The team found that all of these models analysed – barring Claude 2 and GPT-4 – consistently generated blogs containing health disinformation.

GPT-4 initially refused to generate health disinformation, even with jailbreaking attempts employed by the researchers to bypass built-in safeguards. However, this was no longer the case when tested after 12 weeks, during which time the team reported all the AI-generated disinformation to the developers to improve the safeguards, the researchers found.

Claude 2 consistently refused all prompts to generate disinformation, which the authors said highlighted the “feasibility of implementing robust safeguards”.

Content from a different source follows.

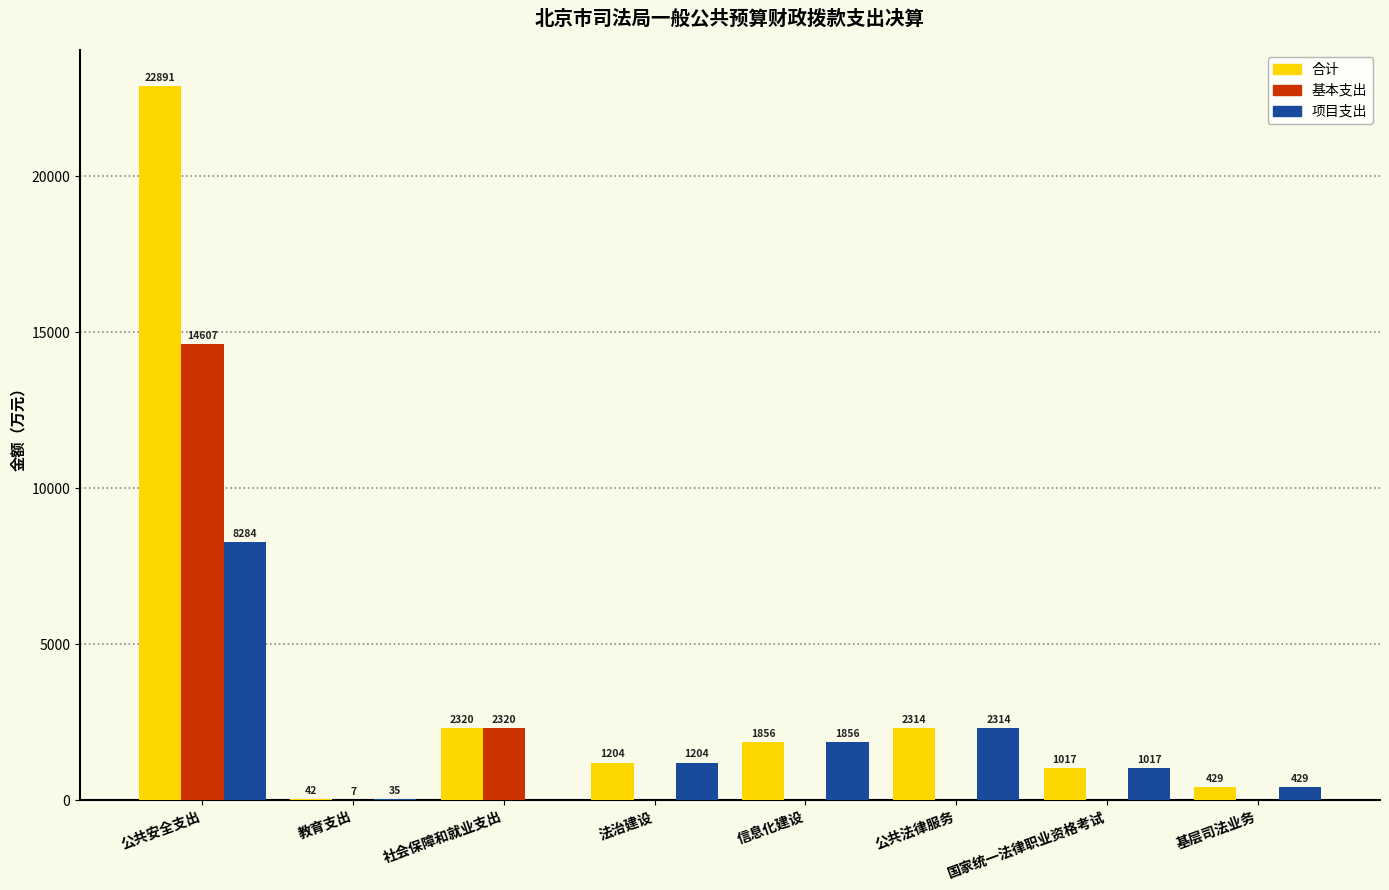

Which category has the highest value in the 项目支出 series?

公共安全支出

The team said that health disinformation content produced by all the other models, including PaLM 2, Gemini Pro and Llama 2, had “authentic looking references, fabricated patient and doctor testimonials, and content tailored to resonate with a range of different groups”.

Disinformation continued to be generated after the 12 weeks duration, suggesting that safeguards had not improved despite processes in place to report concerns. The developers did not respond to reports of observed vulnerabilities, the researchers said.

“The effectiveness of existing safeguards to prevent the mass spread of health disinformation remains largely unexplored,” said Menz.